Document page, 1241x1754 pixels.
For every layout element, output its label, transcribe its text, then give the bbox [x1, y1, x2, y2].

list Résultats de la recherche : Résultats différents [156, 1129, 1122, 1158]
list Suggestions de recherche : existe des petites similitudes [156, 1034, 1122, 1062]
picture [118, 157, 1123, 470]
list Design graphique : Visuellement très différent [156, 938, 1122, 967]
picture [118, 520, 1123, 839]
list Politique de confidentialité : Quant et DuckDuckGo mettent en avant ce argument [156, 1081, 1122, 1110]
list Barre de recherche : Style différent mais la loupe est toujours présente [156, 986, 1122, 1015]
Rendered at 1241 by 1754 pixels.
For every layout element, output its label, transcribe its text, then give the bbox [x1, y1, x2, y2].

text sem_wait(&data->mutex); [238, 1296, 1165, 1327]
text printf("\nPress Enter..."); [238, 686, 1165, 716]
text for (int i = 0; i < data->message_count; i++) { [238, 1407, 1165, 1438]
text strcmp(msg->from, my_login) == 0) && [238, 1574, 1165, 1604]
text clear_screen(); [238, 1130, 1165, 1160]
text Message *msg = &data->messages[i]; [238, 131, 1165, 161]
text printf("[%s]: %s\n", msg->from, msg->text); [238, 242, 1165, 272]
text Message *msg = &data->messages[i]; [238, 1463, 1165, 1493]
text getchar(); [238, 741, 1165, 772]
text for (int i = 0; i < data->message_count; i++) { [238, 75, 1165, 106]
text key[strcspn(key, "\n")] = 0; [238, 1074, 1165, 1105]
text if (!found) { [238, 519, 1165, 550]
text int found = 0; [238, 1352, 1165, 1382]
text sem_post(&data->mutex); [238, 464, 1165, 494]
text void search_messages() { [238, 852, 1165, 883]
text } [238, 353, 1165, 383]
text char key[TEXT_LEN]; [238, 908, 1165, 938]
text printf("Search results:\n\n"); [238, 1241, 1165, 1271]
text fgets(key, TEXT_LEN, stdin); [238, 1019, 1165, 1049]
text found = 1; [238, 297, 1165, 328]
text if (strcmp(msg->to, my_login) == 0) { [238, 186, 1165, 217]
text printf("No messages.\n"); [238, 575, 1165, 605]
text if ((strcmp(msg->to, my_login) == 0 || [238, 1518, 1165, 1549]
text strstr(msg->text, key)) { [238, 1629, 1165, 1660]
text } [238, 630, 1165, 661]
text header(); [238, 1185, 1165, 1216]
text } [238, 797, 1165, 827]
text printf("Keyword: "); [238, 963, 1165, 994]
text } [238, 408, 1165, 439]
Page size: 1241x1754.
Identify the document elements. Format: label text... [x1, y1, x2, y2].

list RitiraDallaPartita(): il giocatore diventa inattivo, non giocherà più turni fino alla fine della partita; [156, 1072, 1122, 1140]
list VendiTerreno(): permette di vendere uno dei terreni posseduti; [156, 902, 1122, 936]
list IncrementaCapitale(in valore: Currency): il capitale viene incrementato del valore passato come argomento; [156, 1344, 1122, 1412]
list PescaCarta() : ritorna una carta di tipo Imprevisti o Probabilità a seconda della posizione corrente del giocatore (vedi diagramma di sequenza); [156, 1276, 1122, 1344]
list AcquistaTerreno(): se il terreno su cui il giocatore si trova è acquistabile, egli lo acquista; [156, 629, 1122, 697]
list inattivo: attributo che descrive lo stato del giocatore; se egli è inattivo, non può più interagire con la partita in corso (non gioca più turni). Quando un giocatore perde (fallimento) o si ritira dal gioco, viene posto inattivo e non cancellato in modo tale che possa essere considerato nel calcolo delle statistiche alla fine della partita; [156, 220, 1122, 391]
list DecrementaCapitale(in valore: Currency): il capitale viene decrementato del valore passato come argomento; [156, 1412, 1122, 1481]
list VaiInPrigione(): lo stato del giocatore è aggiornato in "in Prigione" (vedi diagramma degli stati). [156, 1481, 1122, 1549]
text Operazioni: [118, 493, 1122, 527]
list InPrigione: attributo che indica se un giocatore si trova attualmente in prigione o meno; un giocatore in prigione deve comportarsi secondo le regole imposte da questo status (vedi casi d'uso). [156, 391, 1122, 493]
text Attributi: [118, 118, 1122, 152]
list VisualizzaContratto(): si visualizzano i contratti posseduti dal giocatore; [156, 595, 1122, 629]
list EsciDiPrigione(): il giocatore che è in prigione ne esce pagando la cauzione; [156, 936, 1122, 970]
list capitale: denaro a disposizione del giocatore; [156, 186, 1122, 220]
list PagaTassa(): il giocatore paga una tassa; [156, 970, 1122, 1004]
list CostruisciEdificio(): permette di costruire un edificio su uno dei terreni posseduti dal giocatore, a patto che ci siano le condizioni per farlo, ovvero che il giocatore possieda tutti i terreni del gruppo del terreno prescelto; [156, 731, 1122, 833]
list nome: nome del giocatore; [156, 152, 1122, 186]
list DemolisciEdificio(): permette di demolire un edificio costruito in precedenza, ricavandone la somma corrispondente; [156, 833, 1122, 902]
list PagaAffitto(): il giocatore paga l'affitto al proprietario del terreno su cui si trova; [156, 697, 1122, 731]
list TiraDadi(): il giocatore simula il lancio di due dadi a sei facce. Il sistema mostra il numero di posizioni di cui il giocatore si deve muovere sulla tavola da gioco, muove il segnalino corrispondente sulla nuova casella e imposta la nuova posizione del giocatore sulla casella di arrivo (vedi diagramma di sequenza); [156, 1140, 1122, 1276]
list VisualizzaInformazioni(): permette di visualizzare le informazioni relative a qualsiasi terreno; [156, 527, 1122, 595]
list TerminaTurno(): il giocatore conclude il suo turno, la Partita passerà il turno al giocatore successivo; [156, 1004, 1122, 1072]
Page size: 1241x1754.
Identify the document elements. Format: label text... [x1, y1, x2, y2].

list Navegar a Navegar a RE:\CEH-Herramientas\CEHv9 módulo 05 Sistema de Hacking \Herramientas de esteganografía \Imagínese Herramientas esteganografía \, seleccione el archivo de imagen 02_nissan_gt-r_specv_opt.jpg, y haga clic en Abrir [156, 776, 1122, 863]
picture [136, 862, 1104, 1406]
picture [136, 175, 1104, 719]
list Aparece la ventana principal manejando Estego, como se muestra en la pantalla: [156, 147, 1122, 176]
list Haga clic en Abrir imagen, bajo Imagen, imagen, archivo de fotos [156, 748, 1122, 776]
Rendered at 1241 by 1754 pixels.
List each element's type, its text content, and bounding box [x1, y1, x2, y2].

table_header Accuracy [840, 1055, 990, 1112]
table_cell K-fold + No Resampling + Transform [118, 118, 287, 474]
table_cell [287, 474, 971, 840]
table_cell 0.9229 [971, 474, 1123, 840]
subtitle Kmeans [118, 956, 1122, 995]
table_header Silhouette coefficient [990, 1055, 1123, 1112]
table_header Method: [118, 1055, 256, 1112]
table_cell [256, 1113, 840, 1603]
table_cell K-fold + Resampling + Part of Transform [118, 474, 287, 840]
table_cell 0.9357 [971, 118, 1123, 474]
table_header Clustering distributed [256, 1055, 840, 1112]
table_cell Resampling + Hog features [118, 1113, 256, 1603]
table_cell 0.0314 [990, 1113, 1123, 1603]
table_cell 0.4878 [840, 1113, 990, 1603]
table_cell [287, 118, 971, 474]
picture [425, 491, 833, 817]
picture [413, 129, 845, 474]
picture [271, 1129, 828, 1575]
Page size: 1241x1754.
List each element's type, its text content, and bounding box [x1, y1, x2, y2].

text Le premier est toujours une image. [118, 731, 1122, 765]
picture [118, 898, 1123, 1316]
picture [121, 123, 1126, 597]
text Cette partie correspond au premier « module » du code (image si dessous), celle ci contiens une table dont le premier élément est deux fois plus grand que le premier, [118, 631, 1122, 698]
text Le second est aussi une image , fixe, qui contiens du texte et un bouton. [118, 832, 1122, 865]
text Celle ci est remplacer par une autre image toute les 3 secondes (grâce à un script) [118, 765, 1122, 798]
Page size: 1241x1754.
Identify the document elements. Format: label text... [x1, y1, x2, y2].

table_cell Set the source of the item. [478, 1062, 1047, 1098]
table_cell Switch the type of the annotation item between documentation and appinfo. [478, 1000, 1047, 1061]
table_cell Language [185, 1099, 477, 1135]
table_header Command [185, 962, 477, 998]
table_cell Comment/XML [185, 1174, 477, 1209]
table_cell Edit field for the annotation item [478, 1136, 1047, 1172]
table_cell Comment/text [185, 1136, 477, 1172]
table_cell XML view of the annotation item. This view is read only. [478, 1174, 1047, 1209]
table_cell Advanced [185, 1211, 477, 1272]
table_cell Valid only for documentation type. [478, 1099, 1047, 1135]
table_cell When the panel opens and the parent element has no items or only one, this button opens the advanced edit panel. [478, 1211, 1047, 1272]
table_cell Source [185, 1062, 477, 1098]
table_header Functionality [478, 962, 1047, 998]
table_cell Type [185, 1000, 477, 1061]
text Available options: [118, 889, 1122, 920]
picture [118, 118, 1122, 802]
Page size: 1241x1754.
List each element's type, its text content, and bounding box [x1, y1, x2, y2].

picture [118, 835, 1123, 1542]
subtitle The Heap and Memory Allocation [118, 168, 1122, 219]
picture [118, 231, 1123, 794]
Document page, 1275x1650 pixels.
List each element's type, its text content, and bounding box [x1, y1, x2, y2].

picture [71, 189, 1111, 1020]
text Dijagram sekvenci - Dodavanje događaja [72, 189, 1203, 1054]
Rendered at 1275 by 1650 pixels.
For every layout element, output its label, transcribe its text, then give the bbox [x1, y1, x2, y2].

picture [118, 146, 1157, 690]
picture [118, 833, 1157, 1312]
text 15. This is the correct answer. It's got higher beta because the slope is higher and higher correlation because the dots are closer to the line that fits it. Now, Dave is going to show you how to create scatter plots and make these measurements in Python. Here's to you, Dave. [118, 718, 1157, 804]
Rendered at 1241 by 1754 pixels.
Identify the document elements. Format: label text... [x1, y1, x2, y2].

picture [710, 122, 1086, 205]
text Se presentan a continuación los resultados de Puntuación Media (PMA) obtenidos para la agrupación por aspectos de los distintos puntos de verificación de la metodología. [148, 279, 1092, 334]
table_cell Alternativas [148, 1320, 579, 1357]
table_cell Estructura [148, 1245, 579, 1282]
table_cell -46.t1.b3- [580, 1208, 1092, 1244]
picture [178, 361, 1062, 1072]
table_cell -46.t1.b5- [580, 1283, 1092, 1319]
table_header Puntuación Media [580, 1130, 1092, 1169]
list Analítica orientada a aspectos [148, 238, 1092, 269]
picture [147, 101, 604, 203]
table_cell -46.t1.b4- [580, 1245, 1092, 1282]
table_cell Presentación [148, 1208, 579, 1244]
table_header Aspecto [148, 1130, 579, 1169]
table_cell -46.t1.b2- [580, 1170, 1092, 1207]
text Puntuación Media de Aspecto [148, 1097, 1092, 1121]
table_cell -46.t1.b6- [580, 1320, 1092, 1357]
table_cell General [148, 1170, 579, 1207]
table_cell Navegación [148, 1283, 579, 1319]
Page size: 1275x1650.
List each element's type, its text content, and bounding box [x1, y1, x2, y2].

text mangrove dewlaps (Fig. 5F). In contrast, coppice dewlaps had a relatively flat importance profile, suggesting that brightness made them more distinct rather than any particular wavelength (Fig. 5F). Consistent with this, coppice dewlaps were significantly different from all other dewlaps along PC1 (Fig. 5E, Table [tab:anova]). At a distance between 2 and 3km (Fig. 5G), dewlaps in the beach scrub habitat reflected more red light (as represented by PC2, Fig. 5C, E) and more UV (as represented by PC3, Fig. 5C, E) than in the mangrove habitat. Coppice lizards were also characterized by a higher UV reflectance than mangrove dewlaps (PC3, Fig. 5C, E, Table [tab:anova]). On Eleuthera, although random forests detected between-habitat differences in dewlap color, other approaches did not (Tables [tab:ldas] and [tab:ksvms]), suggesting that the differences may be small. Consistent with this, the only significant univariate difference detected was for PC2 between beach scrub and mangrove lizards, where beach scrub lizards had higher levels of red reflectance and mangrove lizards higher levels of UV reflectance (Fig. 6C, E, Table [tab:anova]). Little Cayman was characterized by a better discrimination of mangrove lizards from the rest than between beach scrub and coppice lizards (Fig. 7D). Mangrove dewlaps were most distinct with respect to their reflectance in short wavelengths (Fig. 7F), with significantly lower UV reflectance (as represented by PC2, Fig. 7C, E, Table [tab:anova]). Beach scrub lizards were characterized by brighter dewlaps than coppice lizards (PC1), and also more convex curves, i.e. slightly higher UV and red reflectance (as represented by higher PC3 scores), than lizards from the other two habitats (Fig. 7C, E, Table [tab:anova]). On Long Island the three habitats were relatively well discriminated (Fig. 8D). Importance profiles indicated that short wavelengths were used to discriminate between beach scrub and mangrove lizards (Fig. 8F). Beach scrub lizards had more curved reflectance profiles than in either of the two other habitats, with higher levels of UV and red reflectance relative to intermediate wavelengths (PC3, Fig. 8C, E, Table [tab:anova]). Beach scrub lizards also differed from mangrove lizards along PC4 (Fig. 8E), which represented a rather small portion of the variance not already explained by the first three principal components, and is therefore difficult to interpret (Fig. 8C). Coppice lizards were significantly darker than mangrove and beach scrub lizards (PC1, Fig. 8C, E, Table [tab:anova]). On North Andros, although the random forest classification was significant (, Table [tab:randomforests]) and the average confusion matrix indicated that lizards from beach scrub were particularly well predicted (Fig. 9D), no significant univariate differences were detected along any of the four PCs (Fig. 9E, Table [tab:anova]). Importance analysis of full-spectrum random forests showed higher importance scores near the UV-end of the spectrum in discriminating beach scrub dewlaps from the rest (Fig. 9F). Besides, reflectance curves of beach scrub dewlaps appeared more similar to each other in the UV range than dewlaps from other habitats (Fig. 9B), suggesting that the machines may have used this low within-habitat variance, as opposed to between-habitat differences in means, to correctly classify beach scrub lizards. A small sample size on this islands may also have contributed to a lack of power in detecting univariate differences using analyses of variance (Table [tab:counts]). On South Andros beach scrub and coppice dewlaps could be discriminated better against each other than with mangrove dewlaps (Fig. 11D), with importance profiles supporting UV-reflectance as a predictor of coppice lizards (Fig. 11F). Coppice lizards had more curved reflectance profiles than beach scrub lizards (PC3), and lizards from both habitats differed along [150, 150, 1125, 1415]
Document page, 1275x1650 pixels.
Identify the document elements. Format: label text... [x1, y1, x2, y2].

— Exercise directions —
Copy out, without changes, every line of the items above from the one containing "list RitiraDallaPartita(): il" down to the one containing "list IncrementaCapitale(in valore: Currency): il", both included.

— Answer to the problem —
list RitiraDallaPartita(): il giocatore diventa inattivo, non giocherà più turni fino alla fine della partita; [156, 1072, 1122, 1140]
list VendiTerreno(): permette di vendere uno dei terreni posseduti; [156, 902, 1122, 936]
list IncrementaCapitale(in valore: Currency): il capitale viene incrementato del valore passato come argomento; [156, 1344, 1122, 1412]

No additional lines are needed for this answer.